Total restoration of intestinal continuity may be done by ileoduodenostomy or ileojejunostomy in BPD and elongation of the common limb is usually performed using the biliopancreatic limb.
Our case was complex because alimentary limb was infiltrated, so we had to improvise with our knowledge of the technique. A full understanding of the mechanisms and physiology of the gastrointestinal tract after this technique allows any surgeon to revise the operation in cases of malignancy. Due to the infiltration of the alimentary limb we decided to elongate the common channel at expense of the alimentary limb to correct an excessive malabsorption during chemotherapy. Therefore, by increasing fat and starch absorption we reduced endogenous nitrogen loss and colonic bacteria overgrowth, resulting in a decreased protein requirement and increased protein absorption in the colon (Fig. 3).



Citation: International Surgery 99, 4; 10.9738/INTSURG-D-12-00017.1
With this type of revision we prevented diarrhea due to excessive reduction of ileal bile salt absorption and the colonic resection performed. Moreover, this type of reconstruction proved to be effective as shown by hematologic (no anemic event during chemotherapy) and serum biochemical values for blood samples obtained after surgery (normal albumin and total serum protein level).
As a conclusion, many hypotheses could explain colonic carcinogenesis after BPD: (1) Rapid intestinal transit in the colon with this technique might prevent adequate time for absorption of dietary carcinogens and production of secondary bile acids (synergic theory: both are necessary to promote carcinogenesis). (2) Altered gastrointestinal anatomy could importantly affect enterohepatic recirculation and the rate of circulating primary and secondary bile acid pool. (3) Other different theories including microbiota and gut hormones deserve more detailed studies.25
Finally, the possibility that BPD can increase the risk of colon cancer does not seem to be real as shown by Scopinaro19 and our present cohort of patients. Nowadays the only truth appears to be that obesity is a risk factor for some gastrointestinal cancers1 and BPD provides prevention of many cancers induced by weight loss.
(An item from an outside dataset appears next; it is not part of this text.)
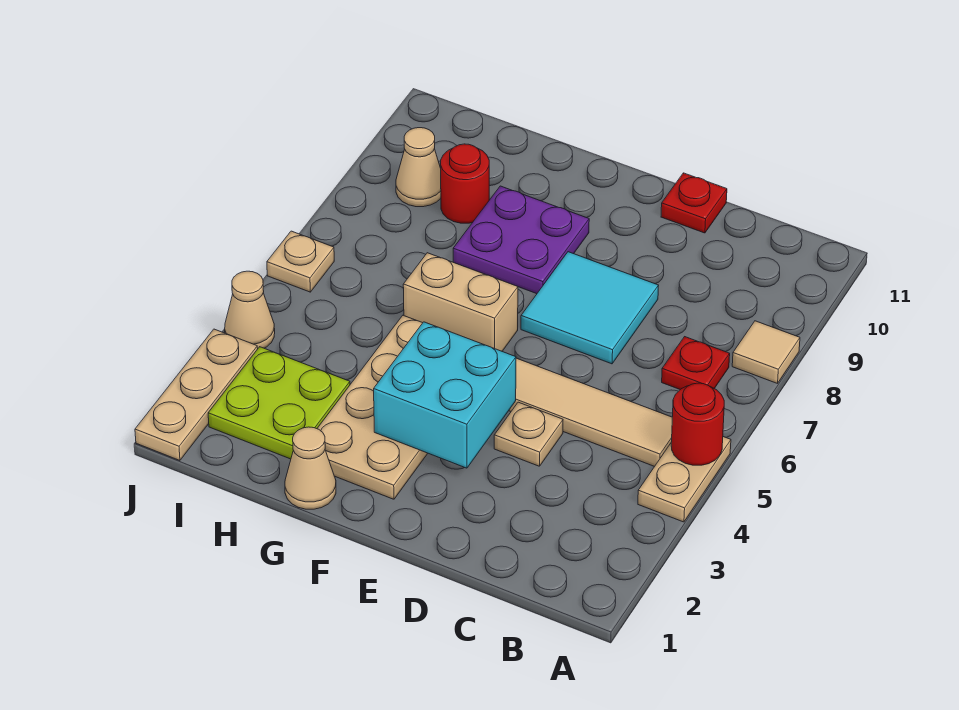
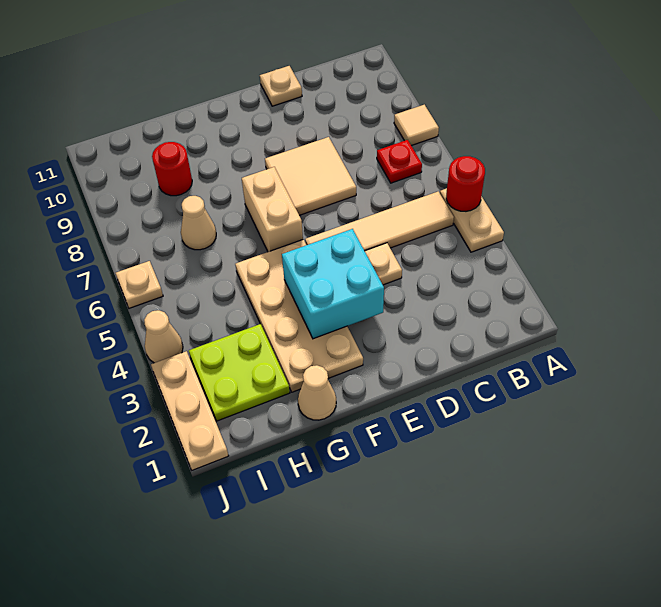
cyan 2x2 tile [521,252,659,364] -> tan 2x2 tile [265,137,356,215]
red 1x1 plate [661,173,727,233] -> tan 1x1 plate [260,66,302,106]
tan 1x2 brick [403,253,518,351] -> tan 1x2 brick turned to [242,167,303,252]
purple 2x2 plate [453,186,589,294] -> none
tan 1x1 cone [396,128,441,207] -> tan 1x1 cone moved to [181,196,216,250]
Macroscopic appearance of the specimen. The tumor is infiltrating the alimentary limb. En bloc resection of the tumor was performed.

Right hemicolectomy with en-bloc resection of the alimentary limb. The long arrow indicates new anastomotic site for the biliopancreatic limb and common channel in order to prevent reflux.

Left figure shows operative findings. Right figure shows transit reconstruction after right hemicolectomy. Roux limb of 70 cm (alimentary limb; right figure) was long enough to completely prevent bile reflux in the patient.